Klaus-Dieter StahrMainzer Umweltdezernentin nennt Eröffnung von Terminal 3 eine "Beerdigung für die Region"
Mainzer Umwelt- und Verkehrsdezernentin Janina Steinkrüger kritisiert scharf die Eröffnung von Terminal 3 am Frankfurter Flughafen
Die Eröffnung des neuen Terminals 3 am Frankfurter Flughafen hat scharfe Kritik von Mainzer Seite ausgelöst. Janina Steinkrüger, zuständige Dezernentin für Umwelt und Mobilität, bezeichnete das Ereignis als "Beerdigung für eine lärmgeplagte Region" und stellte infrage, ob Terminal 2 überhaupt jemals wieder in Betrieb genommen werde.

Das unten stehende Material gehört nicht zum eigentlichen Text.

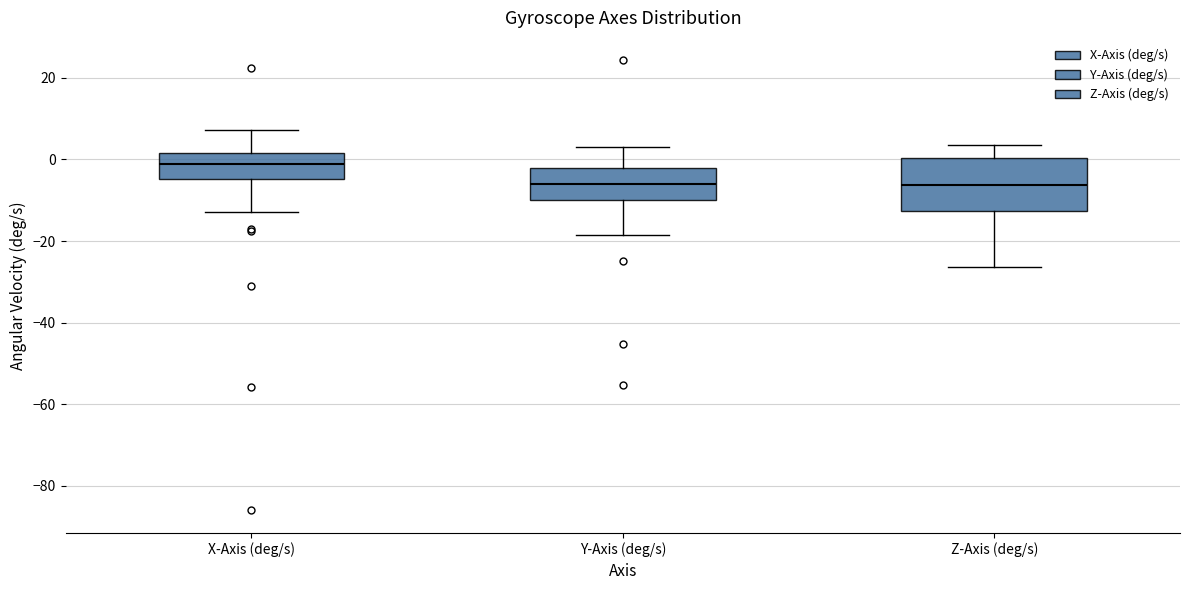

Reading left to right, transcribe this box plot: for each box, give where its median line is, the range the box spans, and where its two whiskers end, as read against the y-axis. The values are not printed on the chart, so give them approximately, as read against the axis.

X-Axis (deg/s): median -2, box -4 to 2, whiskers -12 to 8
Y-Axis (deg/s): median -6, box -10 to -2, whiskers -18 to 2
Z-Axis (deg/s): median -6, box -12 to 0, whiskers -26 to 4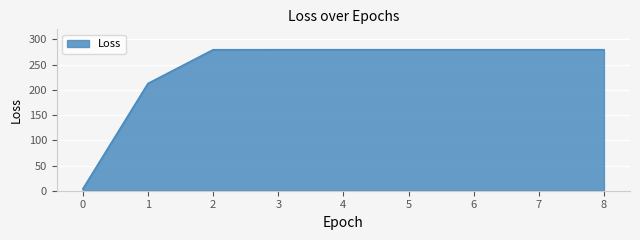

Count the number of values greater than 279.

7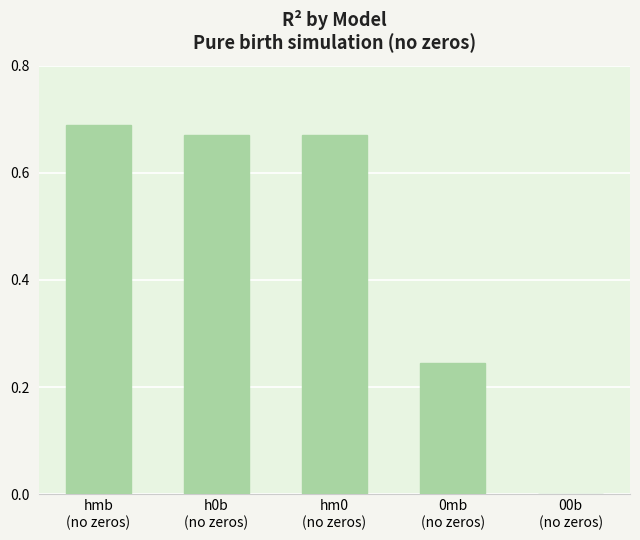

What is the sum of all values?

2.3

Steinkrüger argumentiert, Terminal 3 sei ursprünglich geplant worden, um die Flugkapazitäten auszuweiten – und damit die Lärmbelastung im Rhein-Main-Gebiet weiter zu verschärfen. Später habe man die Begründung auf "Abfertigungsqualität" umgelenkt, um den Bau und die Zerstörung geschützter Waldflächen zu rechtfertigen.
Seit Jahren litten Anwohner unter unerträglichen Lärmpegeln, so Steinkrüger, obwohl der Flugverkehr die tolerierbaren Grenzen bereits überschritten habe. Trotz Versprechungen steigender Passagierzahlen hätten die Flugdaten nie einen Bedarf für Terminal 3 belegt.
Zudem warf sie den Flughafenbetreibern vor, sich auf Billigfluglinien und den Ausbau von Frachtflügen zu stützen, um Planungsmängel zu vertuschen. Die Eröffnung des Terminals sei ein "Schlag ins Gesicht" für die lokale Bevölkerung. Gleichzeitig warnte sie, dass stagnierende Flugzahlen den früheren Wachstumsprognosen widersprächen.
Die Inbetriebnahme des neuen Terminals erfolgt vor dem Hintergrund langjähriger Konflikte um Lärmbelastung und Umweltfolgen. Steinkrügers Äußerungen spiegeln die anhaltenden Auseinandersetzungen um den Flughafenausbau und seine Auswirkungen auf die umliegenden Gemeinden wider. Nun steht die Frage im Raum, ob Terminal 2 überhaupt wieder genutzt wird.